Your gmail awaits...


----------



## huhmzah

Hey! Alright first my disclaimer: I've only taken one course on Islamic Manuscripts and Art so I'm faaaaar from an expert in this, my guesses are as good as anyone elses  -- that being said, these are my impressions of the painting you sent me:

(a) Going simply on the way the clothes and the faces are depicted this painting seems to be of central asian / turkic origins and not Indian. Indian paintings in this style from an older era always have a very particular "look" to them when it comes to technique -- especially more recent manuscripts (1600s onwards). It doesn't seem like a mughal-era painting to me either. The way the clothes are painted, both the style depicted and the way they are painted, doesn't seem like a mughal-era painting.

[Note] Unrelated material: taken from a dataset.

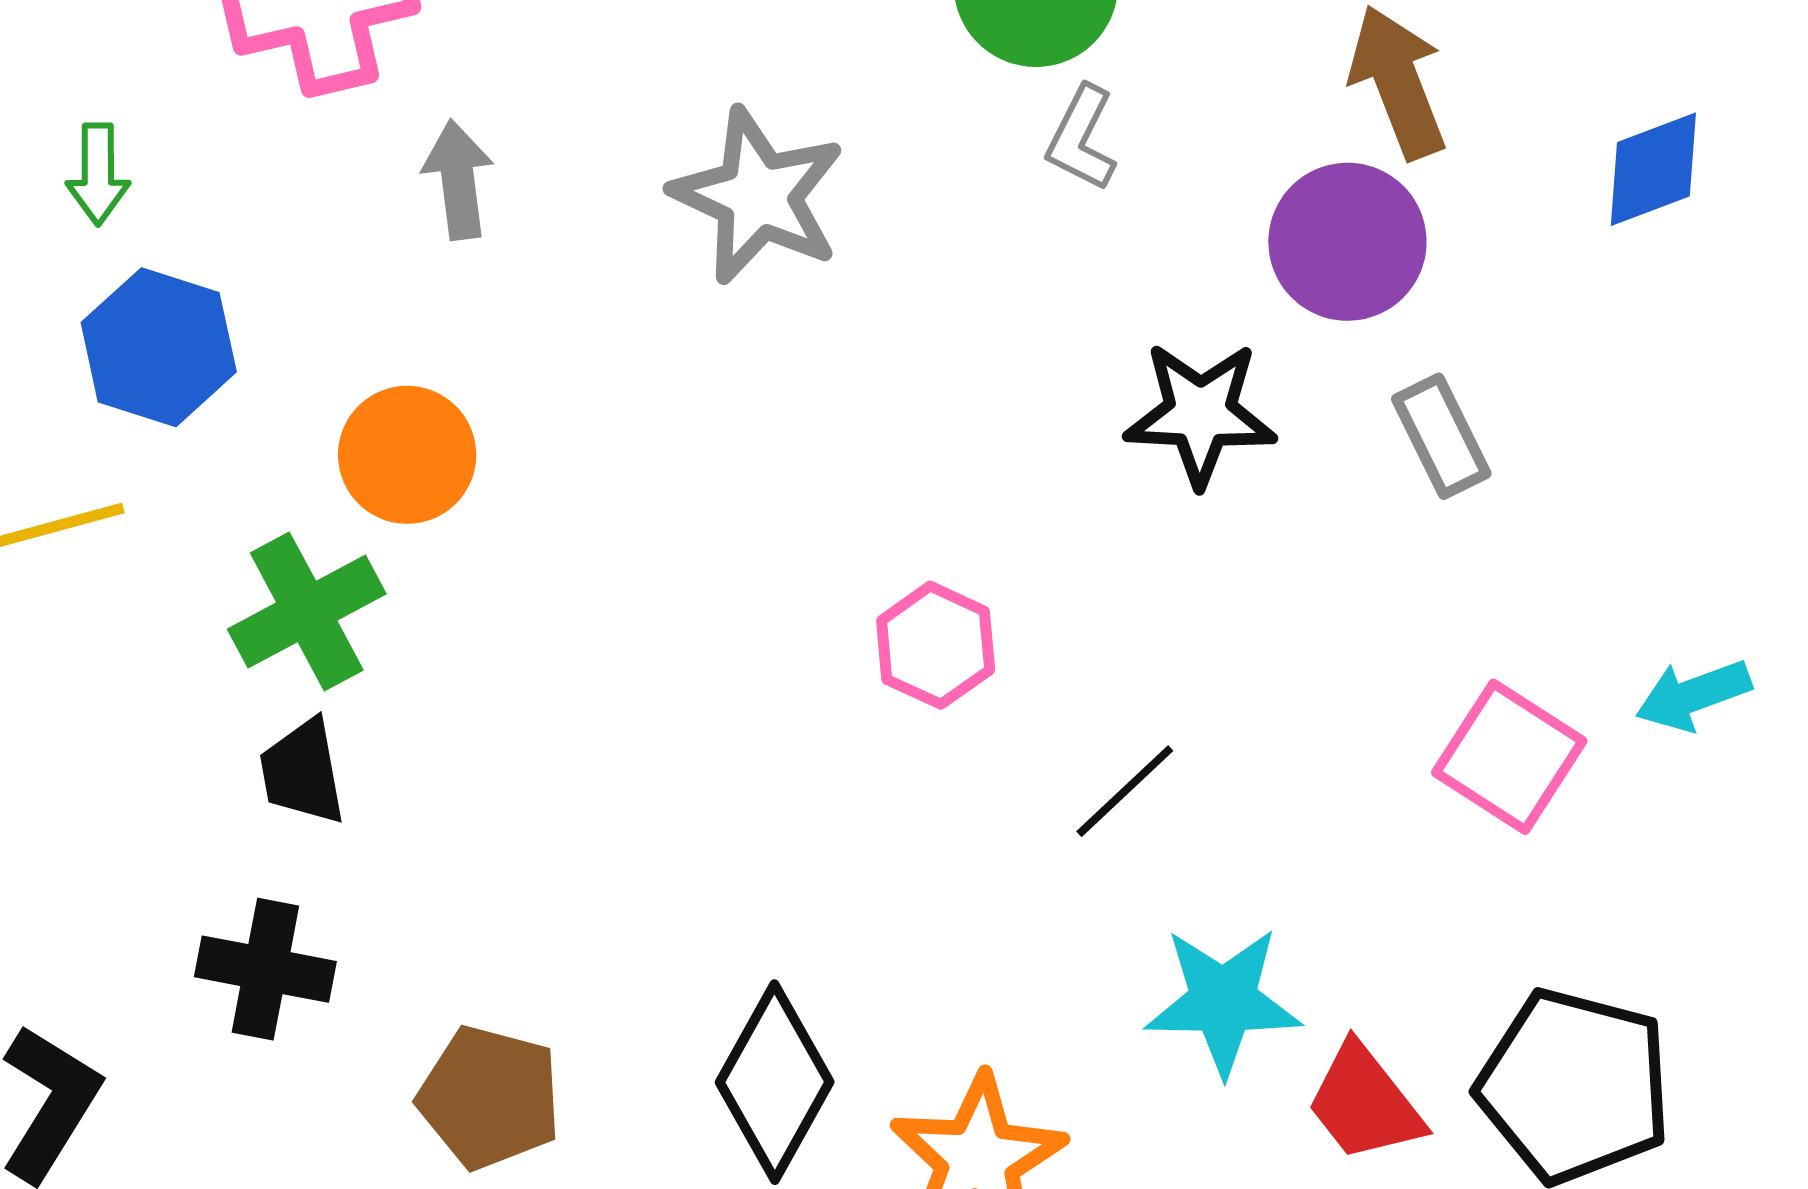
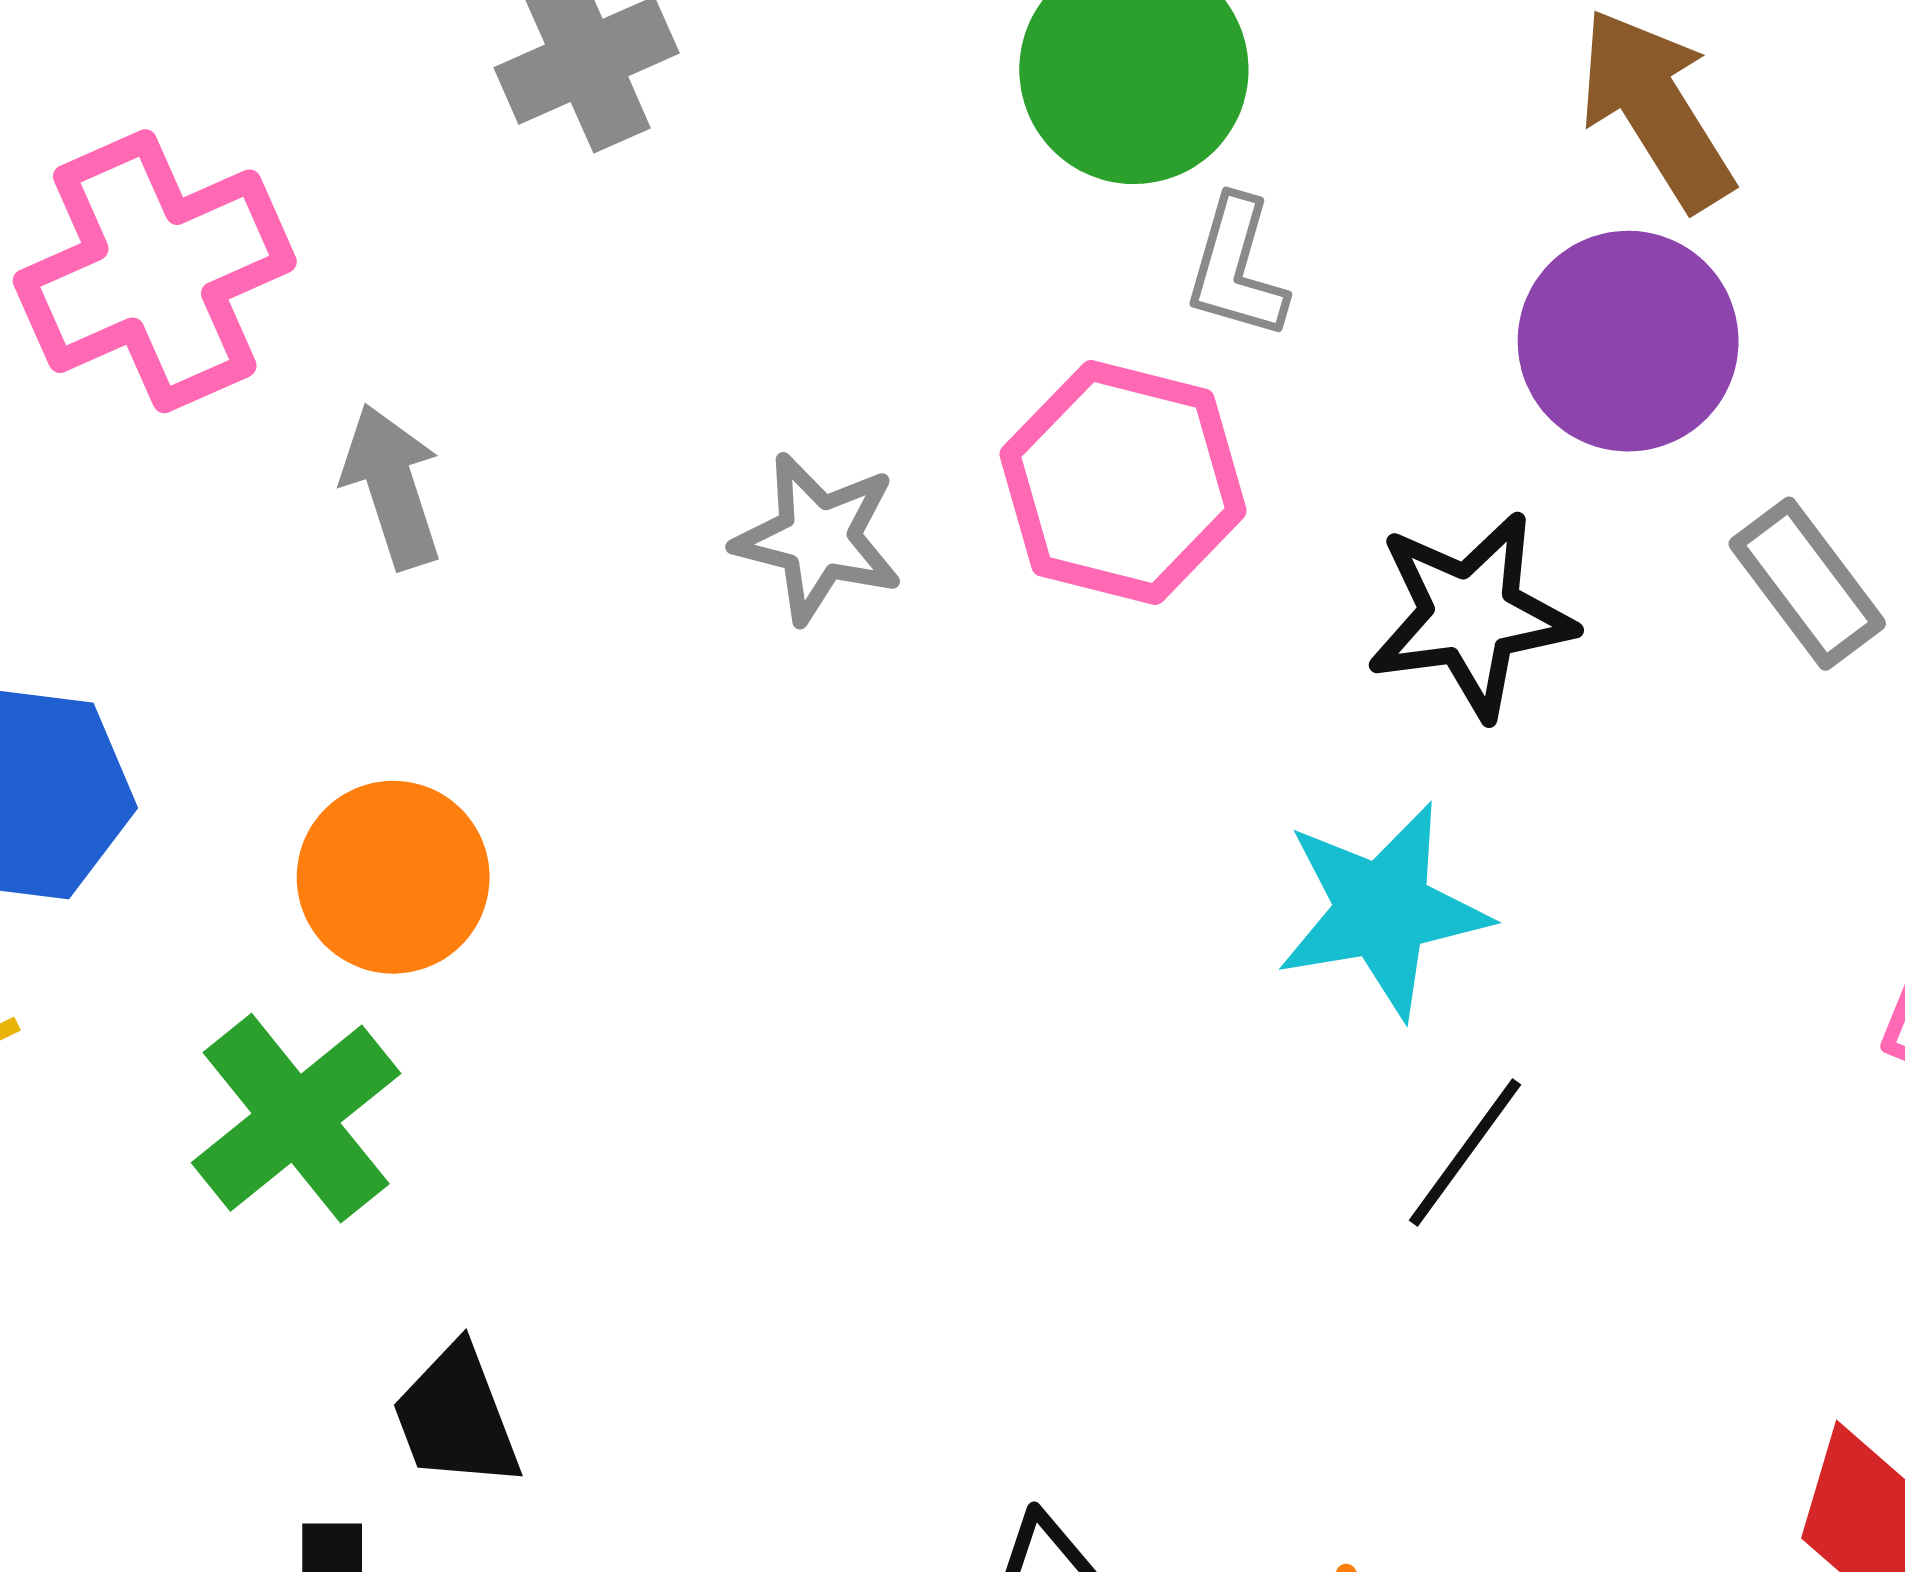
gray star: (758, 196) -> (818, 538), moved, size x0.7
pink hexagon: (936, 645) -> (1123, 483), moved, size x1.4
black trapezoid: (303, 772) -> (456, 1417), moved
cyan star: (1223, 1001) -> (1383, 910), moved

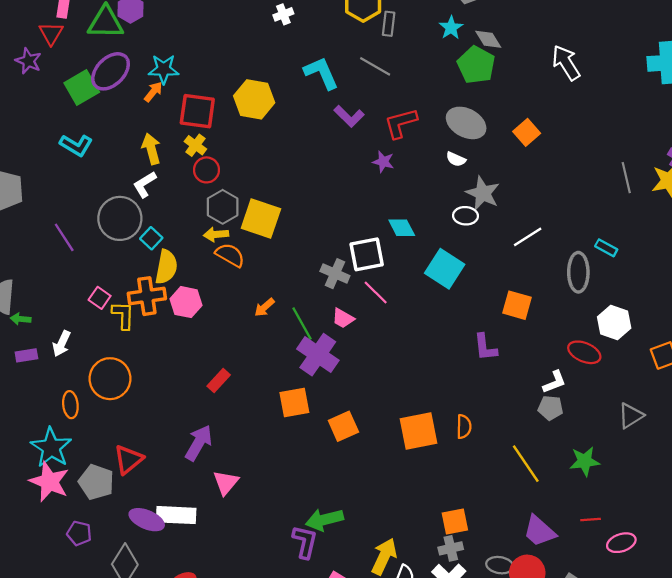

(b) There are two other contradictions that I find in the painting -- perhaps you could tell me where and how you acquired it, if you know what scene is being depicted, if you know what the purpose of the painting is -- that might give us more clarity:

(1) The first contradiction is that the architecture depicted seems more typical of Indian manuscripts :-o The most obvious thing is the "chhatri" which is the sloping feature on the roof. The way the characters are placed is also more typical of Indian painting, especially the way some characters are holding up their hand -- in Indo-Islamic depictions of Mughal emperors and empresses / people of significance, the characters often held their hands up in that fashion holding a rose or another flower (I don't see anyone holding a flower either though, one of the character seems to be holding up a plant of some sort though).

(2) The second contradiction is in the clothes -- Turbans in a scene like this usually mark identity, and its rare to see all the turbans being the same style and same color (unless an 'army' of nameless/identityless people is being depicted). If anything, the main character who is seated would be marked in some way by the color/style of his turban and his clothes, but he isn't -- so the depiction seems oddly "egalitarian" . The other thing that kind of jumps out at me is that its rare to see Islamic art of this nature where characters have bare legs. ( BTW: the beardless characters are actually depictions of young men and not women :-D -- they tend to always look a bit feminine like this.)

It's a beautiful painting -- but my (non-expert) hunch is that this painting belongs to this century and is done by someone imitating various styles to give the overall "look" of an authentic Islamic manuscript. As for the tibetan on the back, I have no clue  This certainly doesn't come off as a tibetan painting at all, but I'm fairly certain the script on the back is Tibetan.


----------



## Monkamah

It belongs to a friend of mine and was originally purchased by her deceased brother in the San Francisco bay area a number of years ago.  The brother had exquisite taste in art and collected a variety of antiquities, two and three dimensional, from across the globe.  She has several quality asian pieces but this one, for some reason, struck me like a lightening bolt.  I can't explain why.  As you know, the Bay area has been a jumping off point for asian immigrants for centuries.


----------



## huhmzah

Woops -- sorry for the incomplete post earlier -- clicked on send too fast.


----------



## Monkamah

Thought so...judging from the (1) with nothing there...


----------



## Monkamah

One thing I noticed was that a few of the turbans are tied differently than those of the older members of the court, most notibly in the younger members, formerly "the women",  perhaps as a mark of their difference in caste stature. The bare legs struck me...there must be some significance in the fact they they have no boots or leggings as it is just as easy to paint leggings as bare legs. The piece is not a particularly sophisticated piece although some of the detail in the garments, rugs & such are amazingly detailed. This coupled with the fact that no one seems to be able to figure out this language on the back is puzzling and exciting. It tends to indicate that it is certainly not a "metropolitan" piece but from a lesser, smaller, perhaps more remote area. But, where??


----------